Per il noto teorema di Cechov, la pistola che prima o poi tenterà la ribalta non sarà solo una refurtiva peregrina, bensì il principio di una reazione a catena iniziato con quel fatidico notturno.
Sarà dunque tutta colpa di Chopin se anche questa volta tornerà a travolgerci la protagonista di questo romanzo con la sua carica di irruenza. Pari a quella del suo temuto omonimo, ma con effetti benefici e assolutamente irresistibile. L’uragano Olga, declinato alle incrociate penne di Cristina Aicardi e Ferdinando Pastori ci catapulta per la seconda volta nelle disavventure della Miss Marple del brianzolo in compagnia dell’immancabile spalla (molto ben vestita) Franco Reali, l’affascinante investigatore che tra una schermaglia e l’altra rischia di rubarle il cuore.
Fugato l’Attilio di troppo dalla dote di Olivia, l’adorata nipote nonché pusher di dosi massicce di dolci alla crema di cui Olga è golosa, le velleità indagatorie della protagonista vengono ora catalizzate dalla casa di un’amica.
In barba al suo Oscar, che alle scatolette in offerta preferirebbe un succulento diversivo, questa volta la nostra eroina è alle prese con i topi d’appartamento e le refurtive dal valore affettivo esplosivo, che si assumerà il compito di ritrovare. Sempre che i nuovi acciacchi della Frau Irma (una madre particolarmente arzilla e linguacciuta) glielo permettano, e ovviamente grazie a una fila di stratagemmi e ai colpi di scena che, giocato scacco matto con la mossa vincente della regina, metteranno Reali con le spalle al muro.
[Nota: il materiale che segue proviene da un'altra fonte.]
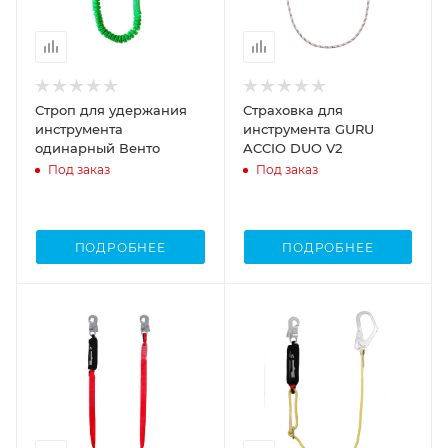
Строп для удержания
Страховка для
инструмента
инструмента GURU
одинарный Венто
ACCIO DUO V2
Под заказ
Под заказ
ПОДРОБНЕЕ
ПОДРОБНЕЕ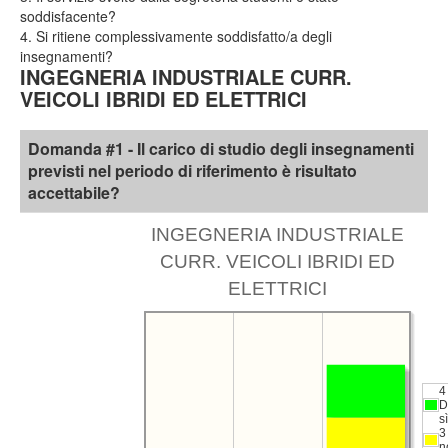
soddisfacente?
4. Si ritiene complessivamente soddisfatto/a degli
insegnamenti?
INGEGNERIA INDUSTRIALE CURR.
VEICOLI IBRIDI ED ELETTRICI
Domanda #1 - Il carico di studio degli insegnamenti
previsti nel periodo di riferimento è risultato
accettabile?
INGEGNERIA INDUSTRIALE
CURR. VEICOLI IBRIDI ED
ELETTRICI
4
D
sì
3
n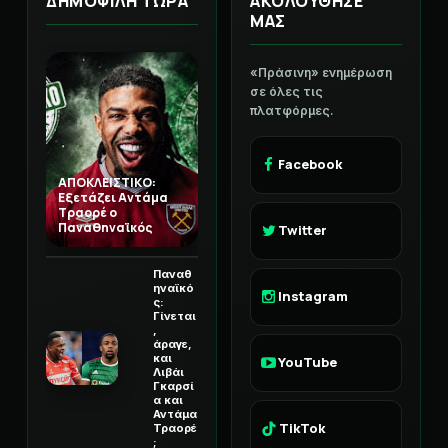
ΔΗΜΟΦΙΛΗ ΤΩΡΑ
ΑΚΟΛΟΥΘΗΣΕ
ΜΑΣ
«Πράσινη» ενημέρωση
σε όλες τις
πλατφόρμες.
Facebook
ΑΠΟΚΛΕΙΣΤΙΚΟ:
Εξετάζει Αντάμα
Τραορέ ο
Παναθηναϊκός
Twitter
Παναθ
ηναϊκό
Instagram
ς:
Γίνεται
,
άραγε,
και
YouTube
Λιβάι
Γκαρσί
α και
Αντάμα
TikTok
Τραορέ
;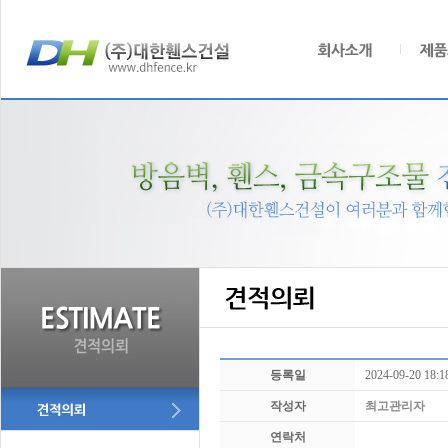
등록일
2024-09-20 18:1
작성자
최고관리자
연락처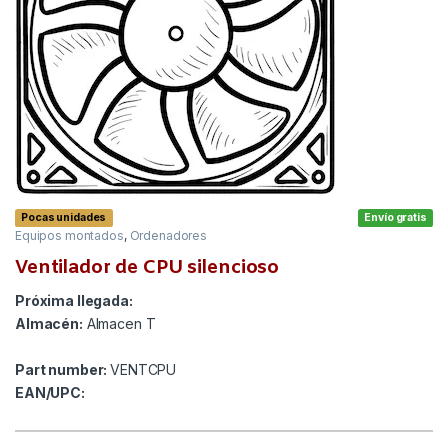
Pocas unidades
Envío gratis
Equipos montados
,
Ordenadores
Ventilador de CPU silencioso
Próxima llegada:
Almacén:
Almacen T
Part number:
VENTCPU
EAN/UPC: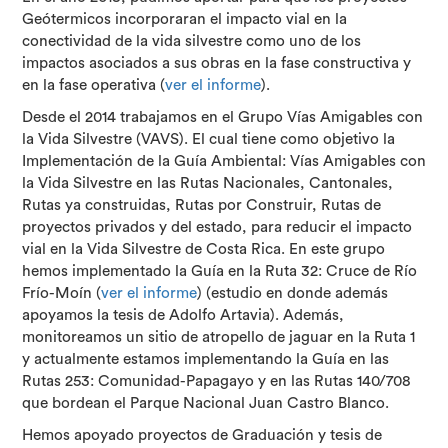
Geótermicos incorporaran el impacto vial en la
conectividad de la vida silvestre como uno de los
impactos asociados a sus obras en la fase constructiva y
en la fase operativa (
ver el informe
).
Desde el 2014 trabajamos en el Grupo Vías Amigables con
la Vida Silvestre (VAVS). El cual tiene como objetivo la
Implementación de la Guía Ambiental: Vías Amigables con
la Vida Silvestre en las Rutas Nacionales, Cantonales,
Rutas ya construidas, Rutas por Construir, Rutas de
proyectos privados y del estado, para reducir el impacto
vial en la Vida Silvestre de Costa Rica. En este grupo
hemos implementado la Guía en la Ruta 32: Cruce de Río
Frío-Moín (
ver el informe
) (estudio en donde además
apoyamos la tesis de Adolfo Artavia). Además,
monitoreamos un sitio de atropello de jaguar en la Ruta 1
y actualmente estamos implementando la Guía en las
Rutas 253: Comunidad-Papagayo y en las Rutas 140/708
que bordean el Parque Nacional Juan Castro Blanco.
Hemos apoyado proyectos de Graduación y tesis de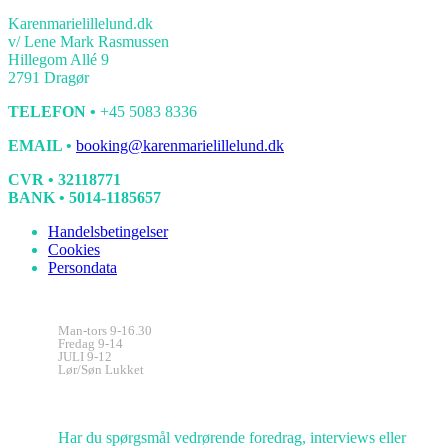
Karenmarielillelund.dk
v/ Lene Mark Rasmussen
Hillegom Allé 9
2791 Dragør
TELEFON •
+45 5083 8336
EMAIL •
booking@karenmarielillelund.dk
CVR • 32118771
BANK • 5014-1185657
Handelsbetingelser
Cookies
Persondata
Kontorets åbningstider
Man-tors 9-16.30
Fredag 9-14
JULI 9-12
Lør/Søn Lukket
Kundeservice
Har du spørgsmål vedrørende foredrag, interviews eller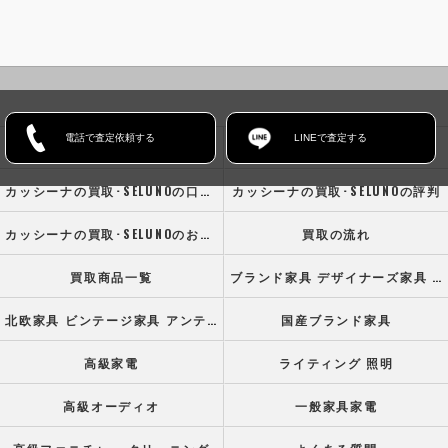
電話で査定依頼する
LINEで査定する
ホーム
コンセプト
カッシーナの買取･SELUNOの口コミ情報
カッシーナの買取･SELUNOの評判
カッシーナの買取･SELUNOのお客様の声
買取の流れ
買取商品一覧
ブランド家具 デザイナーズ家具 高級オフィス家具
北欧家具 ビンテージ家具 アンティーク家具
国産ブランド家具
高級家電
ライティング 照明
高級オーディオ
一般家具家電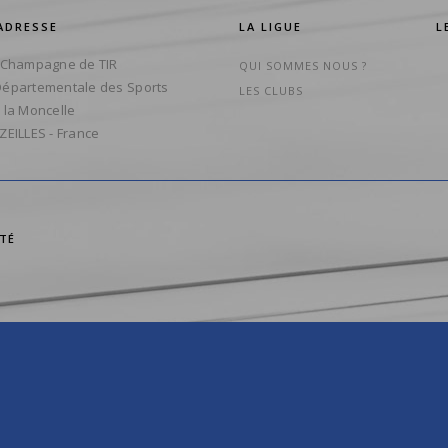
ADRESSE
LA LIGUE
L
 Champagne de TIR
QUI SOMMES NOUS ?
épartementale des Sports
LES CLUBS
 la Moncelle
ZEILLES - France
ITÉ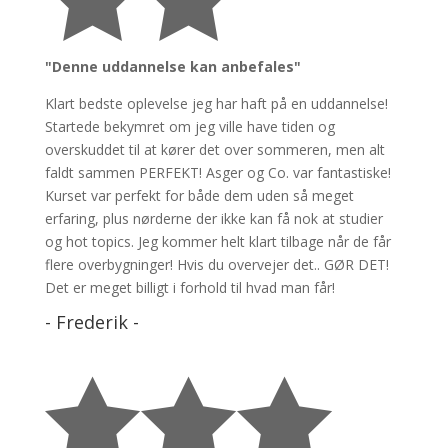
"Denne uddannelse kan anbefales"
Klart bedste oplevelse jeg har haft på en uddannelse!
Startede bekymret om jeg ville have tiden og
overskuddet til at kører det over sommeren, men alt
faldt sammen PERFEKT! Asger og Co. var fantastiske!
Kurset var perfekt for både dem uden så meget
erfaring, plus nørderne der ikke kan få nok at studier
og hot topics. Jeg kommer helt klart tilbage når de får
flere overbygninger! Hvis du overvejer det.. GØR DET!
Det er meget billigt i forhold til hvad man får!
- Frederik -


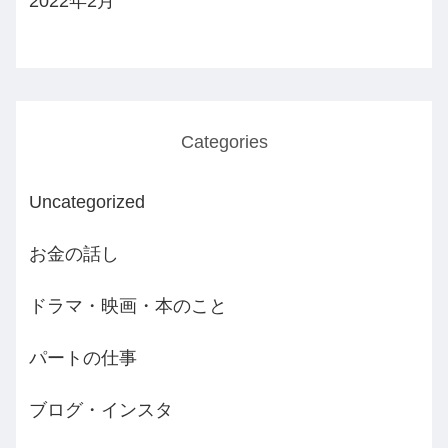
2022年2月
Categories
Uncategorized
お金の話し
ドラマ・映画・本のこと
パートの仕事
ブログ・インスタ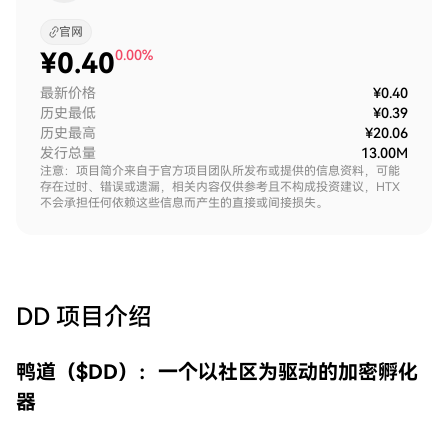
官网
¥
0.40
0.00%
最新价格
¥0.40
历史最低
¥0.39
历史最高
¥20.06
发行总量
13.00M
注意：项目简介来自于官方项目团队所发布或提供的信息资料，可能
存在过时、错误或遗漏，相关内容仅供参考且不构成投资建议，HTX
不会承担任何依赖这些信息而产生的直接或间接损失。
DD
项目介绍
鸭道（$DD）：一个以社区为驱动的加密孵化
器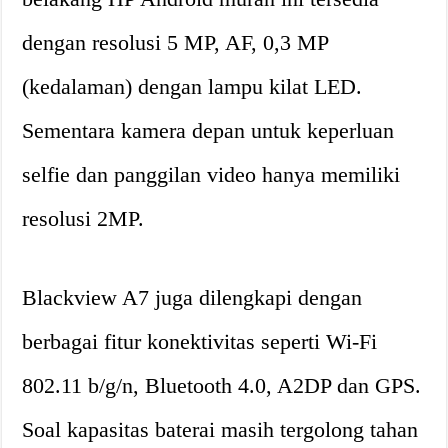
dengan resolusi 5 MP, AF, 0,3 MP
(kedalaman) dengan lampu kilat LED.
Sementara kamera depan untuk keperluan
selfie dan panggilan video hanya memiliki
resolusi 2MP.
Blackview A7 juga dilengkapi dengan
berbagai fitur konektivitas seperti Wi-Fi
802.11 b/g/n, Bluetooth 4.0, A2DP dan GPS.
Soal kapasitas baterai masih tergolong tahan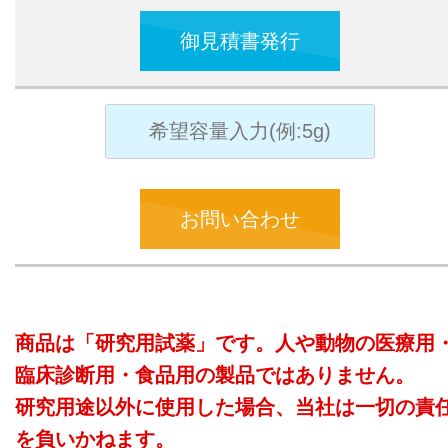
御見積書発行
お問い合わせ
商品は「研究用試薬」です。人や動物の医療用
臨床診断用・食品用の製品ではありません。
研究用途以外に使用した場合、当社は一切の責
を負いかねます。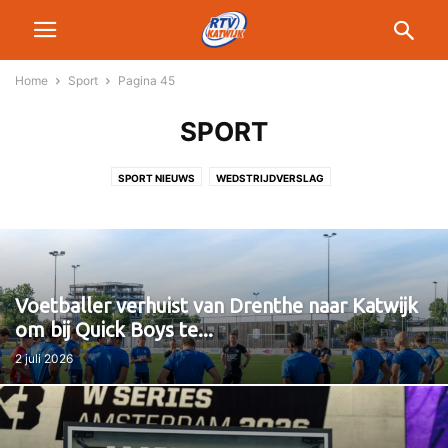
Home
Sport
Pagina 45
SPORT
SPORT NIEUWS
WEDSTRIJDVERSLAG
Voetballer verhuist van Drenthe naar Katwijk
om bij Quick Boys te...
2 juli 2026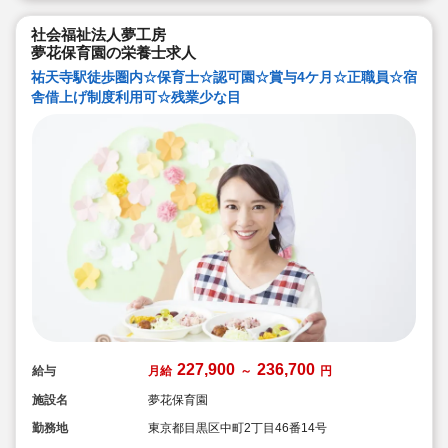
社会福祉法人夢工房
夢花保育園の栄養士求人
祐天寺駅徒歩圏内☆保育士☆認可園☆賞与4ケ月☆正職員☆宿
舎借上げ制度利用可☆残業少な目
227,900
236,700
給与
月給
～
円
施設名
夢花保育園
勤務地
東京都目黒区中町2丁目46番14号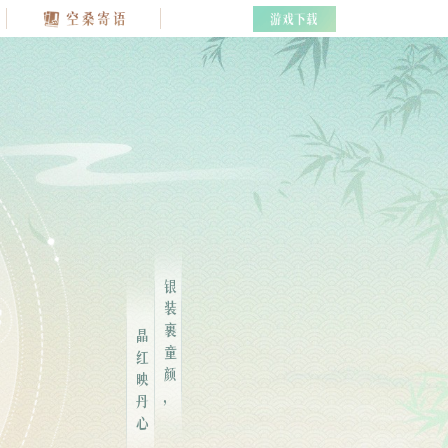
银装裹童颜，
晶红映丹心。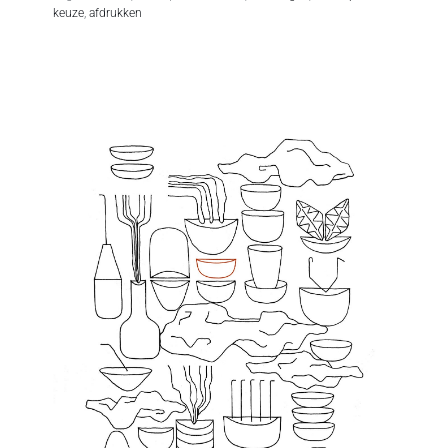
keuze
,
afdrukken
Che dire? Olga è uno di quei personaggi disarmanti, di cui ti innamori sin dalla prima pagina nonostante il bagaglio di difetti che si porta dietro, anzi, proprio grazie a loro, a partire dall’incapacità dimettere un filtro alla propria lingua, spesso più veloce del cervello. Sesquipedale, per dirla con l’espressione di Gianni Brera che pare perfetta per l’humor straripante della nostra biondona non del tutto fuori gioco a livello di stagionatura.
Un senso della battuta che fa svettare Olga su tutto lo strascico di cognomi e di sorelle che si trascina dietro. Già, perché le Cazzaniga Peroni sembrano quasi fatte col bicchiere, tanto non hanno sbavature: Ottavia, Olimpia, Olivia e persino villa Odilla sembrano non potersi sottrarre a quella famosa legge di Giotto. Credo che in effetti sia proprio questo il segreto: la O maiuscola che rende il sorriso della nostra eroina disarmante, come il cerchio che disegna lo stupore sulla bocca di un bambino.
Un romanzo che dà dipendenza come i golosi bomboloni alla crema della nostra eroina.